+++ Source passage
Surely children are not born knowing right and wrong?

“Surely children are not born knowing right and wrong?”

Of course they are not. The idea that Taking Children Seriously implies or assumes or requires that children are born knowing right and wrong, or that children can do no moral wrong, is a misconception. The idea that children are born knowing right and wrong implies that they are born with perfect knowledge in the sphere of morality, or that they guess the truth the first time. But that is no more likely than that they would guess the true theory of physics the first time. Or the true theory of anything else.

Children are bound to make moral mistakes, no matter how they are raised. They do not have perfect moral knowledge, any more than we adults do. It is important to understand this, otherwise you will be failing to give your children the benefit of your moral wisdom, and the results could be catastrophic.

The idea that there is such a thing as right and wrong, and that we should all strive to do right (and indeed that we are trying to do right), is important in Taking Children Seriously theory and practice. So is the idea that we are all, parents and children alike, fallible (i.e., we can make mistakes).
++++++
• _What you will do_
a: Decide whether each statement below agrees with the passage on children and moral knowledge. Answer yes or no for each, quoting the words of the passage that settle it.
(i) Taking Children Seriously assumes that children are born knowing right and wrong.
(ii) Adults have perfect moral knowledge.
(iii) Both parents and children can make mistakes.
b: Carry on the passage about children and right and wrong, starting after its final sentence.
+++ Exercise data
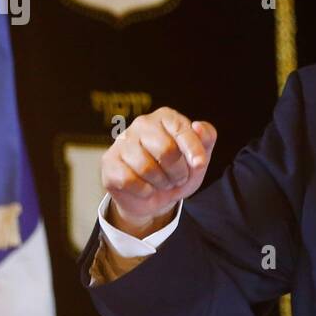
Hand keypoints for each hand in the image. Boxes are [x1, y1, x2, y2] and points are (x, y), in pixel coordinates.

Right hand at [101, 107, 216, 236]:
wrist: (154, 197)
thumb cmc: (177, 171)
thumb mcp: (199, 158)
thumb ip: (206, 139)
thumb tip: (198, 127)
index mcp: (165, 118)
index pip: (182, 129)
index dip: (194, 150)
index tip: (199, 164)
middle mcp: (142, 124)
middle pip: (166, 150)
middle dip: (178, 172)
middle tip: (178, 178)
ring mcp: (122, 142)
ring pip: (147, 168)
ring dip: (161, 183)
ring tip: (162, 183)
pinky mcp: (109, 162)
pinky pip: (130, 180)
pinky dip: (144, 191)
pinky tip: (145, 188)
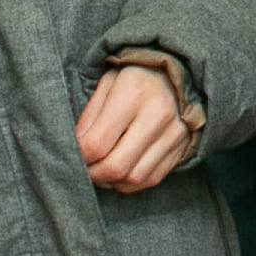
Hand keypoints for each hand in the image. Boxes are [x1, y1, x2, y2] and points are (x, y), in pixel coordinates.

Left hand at [76, 64, 189, 193]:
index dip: (79, 156)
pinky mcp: (181, 148)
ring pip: (134, 178)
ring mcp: (173, 134)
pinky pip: (151, 179)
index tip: (74, 153)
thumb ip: (89, 116)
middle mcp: (157, 115)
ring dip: (111, 181)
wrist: (179, 73)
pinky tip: (121, 172)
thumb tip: (77, 148)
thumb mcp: (107, 83)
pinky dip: (130, 182)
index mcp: (133, 93)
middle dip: (93, 174)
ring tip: (101, 170)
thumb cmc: (136, 76)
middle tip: (84, 169)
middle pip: (116, 166)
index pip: (97, 143)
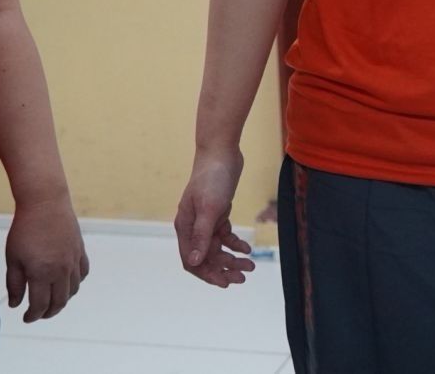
++++++
• _Answers for the exercise_
a:
(i) No: "The idea that Taking Children Seriously implies or assumes or requires that children are born knowing right and wrong, or that children can do no moral wrong, is a misconception."
(ii) No: "They do not have perfect moral knowledge, any more than we adults do."
(iii) Yes: "we are all, parents and children alike, fallible (i.e., we can make mistakes)."

b:
The misconception that Taking Children Seriously implies, assumes or requires that children are born with perfect, inerrant moral knowledge, arises out of the conventional (coercive) educational theory which mistakenly holds that children learn moral knowledge through coercion, and that no one would have any interest in improving their moral knowledge unless forced to do so. So anyone who rejects coercion must, from that mistaken conventional perspective, be assuming that children are born already knowing right and wrong. Actually, coercion impedes and impairs learning, including of moral knowledge, and the vast majority of people including children are trying to do the right thing and trying to improve, including morally, and no one has perfect moral knowledge.

See also:
Taking Children Seriously and fallibilism
Fallibilism as a way of being and acting
Children’s welfare secondary to a dogmatic ideology?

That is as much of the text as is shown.